Precision surface gears are manufactured through the use of abrasive tires to grind a equipment blank to match the required gear design. These versatile gears are better suitable for use with good instrumentation and various other small-scale elements, and in high precision applications.
More accurate complete: Precision ground gears include a more precise tooth complete than machined or cut gears, which provides better, smoother meshing of gear teeth for more managed operation.
More materials options: While machining, stamping, and other manufacturing processes may limit materials options, nearly any metallic or alloy could be made into a gear via grinding.
Higher loads & better performance: Due to how they’re manufactured, surface gears are generally in a position to handle higher loads and higher stresses than gears produced via additional means. Ground gears are especially useful in applications that require large amounts of torque.Thanks to these unique advantages, generally in most applications, precision floor gears may outperform gears manufactured through other means. Surface gears deliver smoother efficiency and greater longevity.

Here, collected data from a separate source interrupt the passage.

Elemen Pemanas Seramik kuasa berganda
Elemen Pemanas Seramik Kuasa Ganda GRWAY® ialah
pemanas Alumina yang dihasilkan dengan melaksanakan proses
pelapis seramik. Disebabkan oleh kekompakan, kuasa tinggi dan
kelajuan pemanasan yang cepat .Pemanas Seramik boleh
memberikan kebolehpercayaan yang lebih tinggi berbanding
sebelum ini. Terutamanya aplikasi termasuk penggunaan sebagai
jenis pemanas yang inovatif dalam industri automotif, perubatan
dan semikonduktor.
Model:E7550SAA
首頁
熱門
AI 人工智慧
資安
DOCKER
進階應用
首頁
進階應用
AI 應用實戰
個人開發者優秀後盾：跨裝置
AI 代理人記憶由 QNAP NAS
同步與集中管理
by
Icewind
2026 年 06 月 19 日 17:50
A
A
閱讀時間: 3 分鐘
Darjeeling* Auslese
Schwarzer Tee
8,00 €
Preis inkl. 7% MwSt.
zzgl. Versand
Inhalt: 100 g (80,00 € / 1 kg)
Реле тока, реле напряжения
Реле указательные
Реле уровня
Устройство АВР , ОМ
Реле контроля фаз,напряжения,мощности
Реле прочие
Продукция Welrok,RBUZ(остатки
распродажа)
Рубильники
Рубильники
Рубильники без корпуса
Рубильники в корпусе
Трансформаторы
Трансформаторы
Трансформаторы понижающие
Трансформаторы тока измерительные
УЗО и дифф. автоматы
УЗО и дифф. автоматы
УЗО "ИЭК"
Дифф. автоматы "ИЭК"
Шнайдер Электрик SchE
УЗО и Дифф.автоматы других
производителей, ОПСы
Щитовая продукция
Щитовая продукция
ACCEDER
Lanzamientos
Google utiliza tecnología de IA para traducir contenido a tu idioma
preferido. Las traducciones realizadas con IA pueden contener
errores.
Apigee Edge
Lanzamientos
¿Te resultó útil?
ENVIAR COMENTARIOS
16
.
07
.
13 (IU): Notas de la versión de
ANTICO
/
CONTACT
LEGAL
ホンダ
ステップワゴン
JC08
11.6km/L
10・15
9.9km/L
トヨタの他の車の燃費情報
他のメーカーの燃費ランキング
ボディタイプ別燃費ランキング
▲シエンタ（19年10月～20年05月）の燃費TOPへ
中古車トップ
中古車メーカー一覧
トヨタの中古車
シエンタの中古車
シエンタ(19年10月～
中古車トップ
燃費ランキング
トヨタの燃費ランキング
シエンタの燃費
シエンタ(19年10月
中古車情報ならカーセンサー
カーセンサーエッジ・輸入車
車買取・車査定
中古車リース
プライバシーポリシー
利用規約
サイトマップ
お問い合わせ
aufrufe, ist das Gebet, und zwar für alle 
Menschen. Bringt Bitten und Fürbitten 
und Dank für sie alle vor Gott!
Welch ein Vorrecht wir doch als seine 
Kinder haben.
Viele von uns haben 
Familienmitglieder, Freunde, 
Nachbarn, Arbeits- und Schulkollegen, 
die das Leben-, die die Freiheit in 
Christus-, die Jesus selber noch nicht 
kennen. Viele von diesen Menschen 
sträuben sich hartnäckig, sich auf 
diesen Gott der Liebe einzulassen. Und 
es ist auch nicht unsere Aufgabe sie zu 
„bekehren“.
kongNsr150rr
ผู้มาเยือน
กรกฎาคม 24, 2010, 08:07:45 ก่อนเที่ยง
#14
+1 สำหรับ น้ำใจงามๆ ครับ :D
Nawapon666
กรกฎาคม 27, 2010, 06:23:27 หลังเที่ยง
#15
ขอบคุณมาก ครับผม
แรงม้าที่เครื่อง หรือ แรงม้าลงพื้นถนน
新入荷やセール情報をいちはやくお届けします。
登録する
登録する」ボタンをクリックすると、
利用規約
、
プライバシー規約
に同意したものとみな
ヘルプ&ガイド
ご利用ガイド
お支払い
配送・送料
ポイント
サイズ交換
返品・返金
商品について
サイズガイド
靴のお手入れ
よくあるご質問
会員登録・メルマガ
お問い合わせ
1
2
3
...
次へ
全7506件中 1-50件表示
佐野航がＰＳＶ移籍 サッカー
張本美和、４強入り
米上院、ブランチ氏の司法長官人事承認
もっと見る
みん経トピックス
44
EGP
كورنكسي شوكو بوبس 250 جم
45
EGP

Bevel Equipment – Bevel gears, sometimes simply known as bevels, are cone shaped gears designed to transmit motion between intersecting axes. They are usually mounted on shafts that are 90 degrees aside, but could be designed for almost any angle. Ground Helical Gear Racks Another related term you may here is miter gear, which really is a kind of bevel gear in which the mating pairs have the same number of teeth.
Ground Gear – Ground gears are made by the manufacturing process of gear grinding, also called gear tooth grinding. Equipment grinding generates high precision gearing, so surface gears are capable of meeting higher quality requirements (AGMA, DIN, JIS or ISO) than cut gears. Gear grinding is especially effective when gears distort during the heat treat process and tooth forms no more satisfy drawing requirements. Both spur and helical gears could be produced like this.
Helical Gear – As the teeth on spur gears are cut straight and installed parallel to the axis of the gear, the teeth on helical gears are cut and ground upon an angle to the face of the gear. This allows the teeth to engage (mesh) more gradually so they operate more easily and quietly than spur gears, and may usually carry a higher load. Helical gears are also called helix gears.